Dr. Dan Yedu Quansah
The Secretary General of the Afro-European Medical and Research Network (AEMRN) Dan Yedu Quansah grew up in Agona Swedu; a small rural town in the central region of Ghana; one of the poorest regions in the Gold Coast nation, the only educated people he could remember were his teachers. There were no role models to look up to academically let alone mentors to emulate in his nuclear and external families. With strong sense of motivation and the thirst for academic and scientific curiosity the desire to pursue education was possible even at the highest level.
Dan Quansah obtained his premier degree from the University of Cape Coast, Ghana where he graduated with honors in Bachelor of Human Biology. During his studies, he researched among other things the influence of nutrition during pregnancy and birth outcomes. Results from his published undergraduate dissertation revealed that, maternal dietary variety and socio-demographic characteristics were associated with adverse birth outcomes. Since then, Dan Quansah has been an advocate for adequate nutrition before, during and after pregnancy. He is also an ardent advocate for health care access and utilization for poor communities in the central region of Ghana. He is a voluntary public health practitioner who engages pregnant women through seminars and fora on the influence of nutrition on health especially during the perinatal period. He continued his research in the field of nutrition epidemiology where he investigated the association between mother’s dietary diversity score, dietary patterns and birth outcomes. This study has brought to forth the inadequacies in maternal nutrition in Ghana and has aimed at conducting a clinical intervention trial in order to guide policy direction in Ghana.
After serving his country (Ghana) for two years after graduation, Dan Quansah won the prestigious Korean Government Postgraduate Scholarship to pursue a master’s degree in Nutrition epidemiology (a Public health major) at the prestigious Seoul National University in South Korea. During this period He studied the Korean language and passed the proficiency examination in just 8 months during the one year language education. Dan’s focus on nutrition and health did not change during his postgraduate studies. He researched on the role of nutrition on the risks of cardiovascular diseases especially diabetes. Together with a group of researchers, he had the opportunity to investigate the novel role of antioxidant vitamins on diabetes risk. Together with his colleagues, they developed a database for antioxidant vitamins for common Korean foods. He has further investigated the extent to which household food insecurity is associated with antioxidant intake.

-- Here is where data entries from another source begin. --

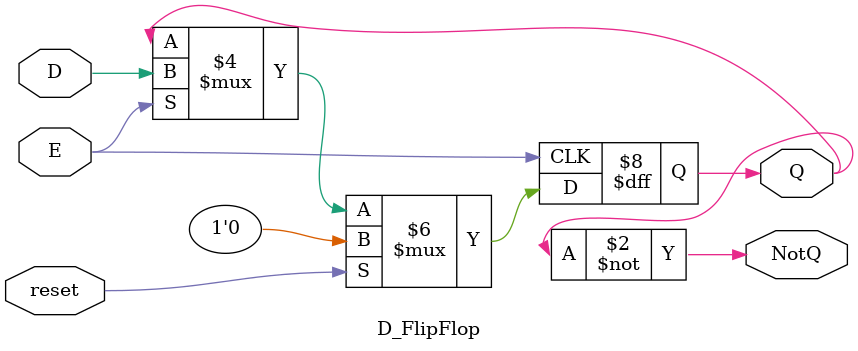
<source format=v>
module D_FlipFlop(
    input reset,
    input D,
    input E, 
    output reg Q,
    output NotQ
    );
    
    initial begin
        Q <= 0;
     end
     
     
     
    always @(posedge E) begin
        if(E)
            Q <= D;
        if(reset)
            Q <= 1'b0;
    end 
    
    assign NotQ = ~Q;
endmodule

</source>
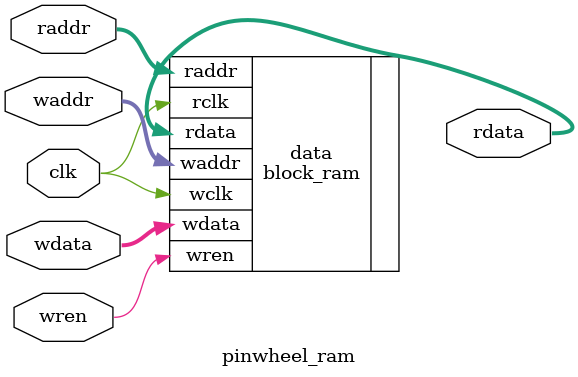
<source format=sv>
`ifndef PINWHEEL_RAM_SV
`define PINWHEEL_RAM_SV
`include "block_ram.sv"

module pinwheel_ram
(
  input  logic       clk,
  input  logic[9:0]  raddr,
  output logic[31:0] rdata,
  input  logic[9:0]  waddr,
  input  logic[31:0] wdata,
  input  logic       wren,
);

  block_ram #(.width(32), .depth(1024)) data(
    .rclk(clk), .raddr(raddr), .rdata(rdata),
    .wclk(clk), .waddr(waddr), .wdata(wdata), .wren(wren),
  );

endmodule

`endif // PINWHEEL_RAM_SV

</source>
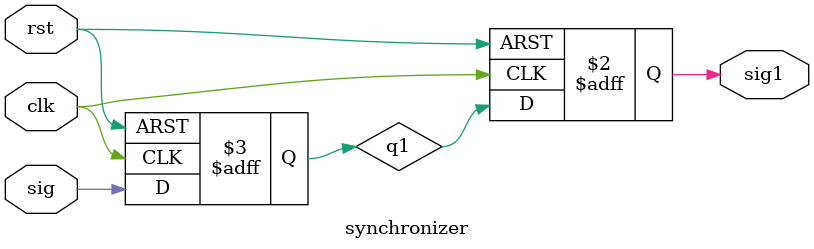
<source format=v>


module synchronizer(
input clk, sig, rst, output reg sig1 
    );
reg q1;
always @ (posedge clk,posedge rst) begin 
    if(rst)begin
    q1 <= 0;
    sig1 <= 0;
    end 
    else begin
    q1 <= sig; 
    sig1 <= q1; 
    end
end 
endmodule

</source>
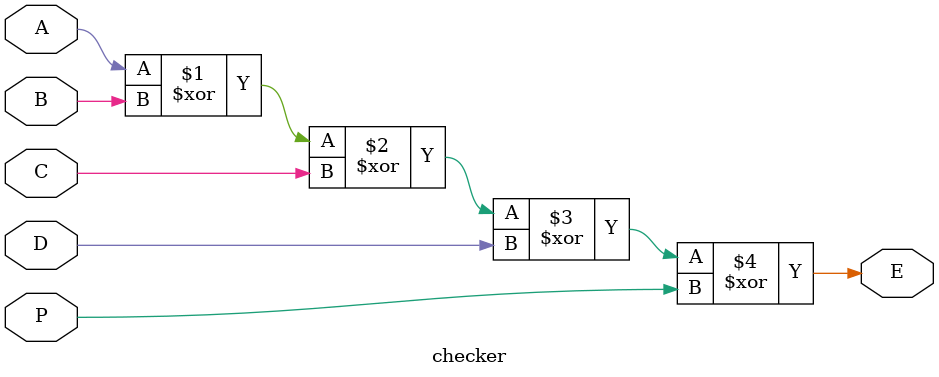
<source format=v>
`timescale 1ns / 1ps

module checker(
    input A,
    input B,
    input C,
    input D,
    input P,
    output E
    );

assign E = A^B^C^D^P;

endmodule
</source>
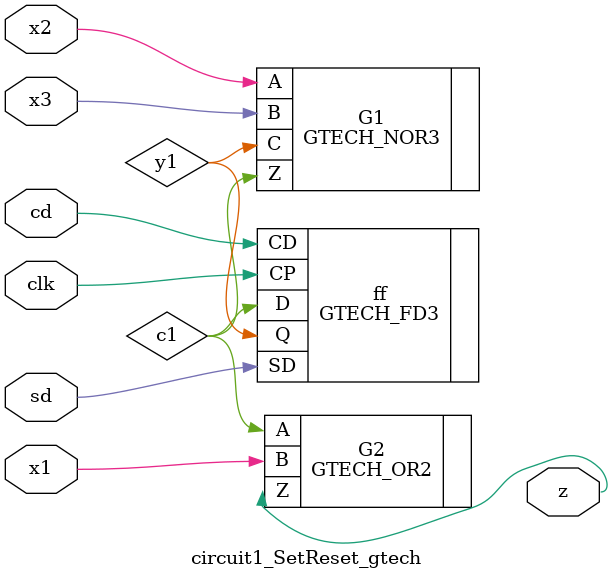
<source format=v>
module circuit1_SetReset_gtech ( clk, x1, x2, x3, cd, sd, z ); 
input clk, x1, x2, x3, cd, sd;
output z; 
wire y1, c1;
GTECH_NOR3 G1 ( .A(x2), .B(x3), .C(y1), .Z(c1) );
GTECH_FD3 ff ( .D(c1), .CP(clk), .CD(cd), .SD(sd), .Q(y1) ); 
GTECH_OR2 G2 ( .A(c1), .B(x1), .Z(z) );
endmodule


</source>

In the third semester of his master’s studies (total of four semesters), Dan got admission to the PhD in Cardiovascular and Metabolism Science program at the University of Lausanne. Subsequently in the final semester of master’s studies he received the revered Switzerland Government Excellence Scholarship Award to fund his PhD degree. Currently at the university of Lausanne in Switzerland, Dan is investigating the novel role of interdisciplinary and lifestyle intervention on metabolic outcomes among women with gestational diabetes and their offspring. In order to address the risks associated with gestational diabetes, it is important that its modifiable risk factors such as obesity, nutritional and dietary lifestyles which can be addressed within the concept of nutritional intervention are given the necessary attention in a high risk population such as Ghana.
His publications at his young career include 11 full articles, three reviews, one editorial and 4 conference presentations. Dan is a recipient of several awards and scholarships notably among them are the Swiss Confederation Award (Switzerland), Geneva Excellence Award (Switzerland), the Korean Government Postgraduate Scholarship award (South Korea), Mastess Science and Technology award (Ghana) as well as the COCOBOD scholarship award (Ghana). Dan has professional certifications in Research Ethics, Children and Clinical Research, and Community development model for poverty reduction.
It is my hope that, my findings from research engagements will lead to breakthroughs in modern medical practices and increase respect for research and clinical recommendations to manage and prevent gestational diabetes as well as a more holistic view of maternal and child health in Ghana. On a personal level I want to develop networks with scholars and non-profit organizations that will influence, support and provide funding for effective nutritional health interventions both in Ghana and Africa.